Gathering together enough materials can be a problem for many organic gardeners, but here in Skerries we are lucky. For one thing the sea is only a few rooftops away and seaweed abounds, particularly after a gale of easterly wind. And it’s free!
Seaweed is not a complete fertilizer in itself. For reasons I don’t fully understand it is, apparently, low in both carbon and nitrogen. But it is high in phosphorous and trace minerals and makes a fine tonic for the soil. We don’t so much compost it as spread it as a mulch in the Autumn, this both feeds the soil for next Spring and suppresses the weeds.
A bed mulched with seaweed ready for spring.
We are also lucky because many of our neighbours don’t bother composting at all. They are actively encouraged to throw their green waste into my bins rather than the heap in the carpark. In this way we get more than enough for our needs; (perhaps I am shooting myself in the foot by writing this and encouraging them to use it themselves.
A compost bin does not need to be an elaborate affair; four pallets nailed together will do the trick, but if you have one you really need two. This is because once the first is full you need a second to carry on filling while the first breaks down. Small allotment? No problem. Smaller bins.
We have a fairly big allotment and we have three bins, and there is a gate on each. This means I can get in, fork all the contents out, and then throw it all back in giving it a good mix in so doing.
Compost will break down on its own eventually, but turning speeds the process considerably. There are those who claim they can achieve a twelve week turnaround, fair play to them, six months does me.
So what goes in, and how?
In my case all green matter. I don’t worry unduly about weed seeds or roots because the heating process kills both. With the correct balance of materials and an occasional turning (maybe once a month) the bacteria can heat the pile to 60 degrees C, more than enough to do so.
It’s a very good idea to smash, chop or otherwise break up large woody lumps like cabbage stalks. They are incredibly tough and slow to break down left to their own accord. In fact if you don’t administer justice at this stage they’ll still be there, pretty much intact, when the compost is ready; in which case throw them back into the next batch that you have coming along.
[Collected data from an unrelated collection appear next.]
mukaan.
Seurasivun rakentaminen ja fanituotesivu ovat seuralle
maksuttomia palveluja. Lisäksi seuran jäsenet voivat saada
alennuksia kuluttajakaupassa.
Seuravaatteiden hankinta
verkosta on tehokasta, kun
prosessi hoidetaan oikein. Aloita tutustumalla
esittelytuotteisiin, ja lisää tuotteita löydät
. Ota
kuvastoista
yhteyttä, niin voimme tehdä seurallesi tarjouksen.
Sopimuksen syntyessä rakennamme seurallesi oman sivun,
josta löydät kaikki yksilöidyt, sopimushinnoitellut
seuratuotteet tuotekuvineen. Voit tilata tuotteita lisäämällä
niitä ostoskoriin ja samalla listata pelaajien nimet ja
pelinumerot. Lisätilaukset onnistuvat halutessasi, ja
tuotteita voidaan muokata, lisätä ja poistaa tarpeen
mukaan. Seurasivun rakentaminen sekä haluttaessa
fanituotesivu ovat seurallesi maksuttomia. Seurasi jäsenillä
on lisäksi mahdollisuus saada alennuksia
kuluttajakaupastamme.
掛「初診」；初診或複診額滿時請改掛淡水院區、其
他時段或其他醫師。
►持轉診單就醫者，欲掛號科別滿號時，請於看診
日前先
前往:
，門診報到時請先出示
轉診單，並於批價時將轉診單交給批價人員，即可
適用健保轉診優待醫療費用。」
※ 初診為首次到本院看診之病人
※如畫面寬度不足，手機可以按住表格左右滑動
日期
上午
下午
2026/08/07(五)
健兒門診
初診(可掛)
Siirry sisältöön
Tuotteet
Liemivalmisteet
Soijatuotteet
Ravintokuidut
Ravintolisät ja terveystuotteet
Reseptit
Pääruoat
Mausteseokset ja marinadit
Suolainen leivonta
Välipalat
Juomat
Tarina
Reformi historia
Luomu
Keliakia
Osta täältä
Brown material is also needed. ‘Brown’ means stuff like woody stalks, shredded cardboard or, in my case, woodchip (as conveniently delivered to the allotments by various tree surgeon type companies). Green material is high in nitrogen; brown in carbon. The bacteria need both in order to thrive and do the job. Get the balance right, mix well, and you’re off to a flying start.
Two more things are needed: oxygen and water.
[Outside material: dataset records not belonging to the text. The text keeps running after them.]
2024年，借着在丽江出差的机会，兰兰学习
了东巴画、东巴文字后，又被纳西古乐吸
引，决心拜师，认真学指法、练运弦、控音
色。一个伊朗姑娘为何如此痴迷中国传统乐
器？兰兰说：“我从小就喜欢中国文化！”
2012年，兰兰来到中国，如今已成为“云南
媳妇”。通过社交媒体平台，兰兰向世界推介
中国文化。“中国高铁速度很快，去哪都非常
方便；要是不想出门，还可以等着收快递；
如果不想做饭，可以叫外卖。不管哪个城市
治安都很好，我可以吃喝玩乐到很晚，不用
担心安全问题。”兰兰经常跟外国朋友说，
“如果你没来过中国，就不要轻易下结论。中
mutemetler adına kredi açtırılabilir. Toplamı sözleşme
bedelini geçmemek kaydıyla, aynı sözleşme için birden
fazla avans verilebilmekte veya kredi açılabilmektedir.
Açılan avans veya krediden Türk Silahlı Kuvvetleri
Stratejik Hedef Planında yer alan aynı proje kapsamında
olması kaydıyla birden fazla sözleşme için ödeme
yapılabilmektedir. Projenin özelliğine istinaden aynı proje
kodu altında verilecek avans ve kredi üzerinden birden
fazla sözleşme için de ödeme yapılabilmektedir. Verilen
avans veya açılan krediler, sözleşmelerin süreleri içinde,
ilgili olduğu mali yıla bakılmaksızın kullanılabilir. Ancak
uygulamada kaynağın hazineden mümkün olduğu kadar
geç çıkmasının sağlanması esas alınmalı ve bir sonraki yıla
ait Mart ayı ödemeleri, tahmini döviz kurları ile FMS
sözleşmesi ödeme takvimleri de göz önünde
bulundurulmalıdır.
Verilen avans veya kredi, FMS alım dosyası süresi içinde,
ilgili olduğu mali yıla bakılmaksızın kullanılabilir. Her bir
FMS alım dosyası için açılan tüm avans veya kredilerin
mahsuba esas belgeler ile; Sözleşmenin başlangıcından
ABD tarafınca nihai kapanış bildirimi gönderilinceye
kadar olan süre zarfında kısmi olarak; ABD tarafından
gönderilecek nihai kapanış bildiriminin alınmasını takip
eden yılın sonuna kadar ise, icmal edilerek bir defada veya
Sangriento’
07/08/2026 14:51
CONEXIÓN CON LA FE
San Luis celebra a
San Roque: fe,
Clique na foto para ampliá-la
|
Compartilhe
It’s impossible to have too much oxygen, my bins have slatted sides to facilitate aeration and regular turning does the rest. Water is slightly different; in this case you can have too much of a good thing, and if the pile is wet you’ll end up with a soggy, stinky mess. A good guide is to take a handful and squeeze as hard as you can, if you manage to squeeze out one or two drops you’re good. Even if you can’t, but feel you nearly managed it, you’re still good.
Moist is the thing to aim for. Bins should be covered to prevent them drying out in summer or getting waterlogged in winter. If the pile seems a little dry when you’re turning it, get the watering can out.
You now have a pile full of worms, woodlice, fungi and creepy crawlies all munching away and turning your garden waste into the best possible fertilizer for your fruit and veg. While I have absolutely nothing against companies such as Enrich who supply tonne bags, you have also done your bit by cutting down on plastic use (the bags) and polluting road transport.
One last thing: proprietary compost accelerators. Don’t bother.
If you have money in your pocket that you don’t want by all means spend it, but it’s not necessary. There are plenty enough bacteria occurring naturally to get things going, and if you really want to be sure, throw in some seaweed.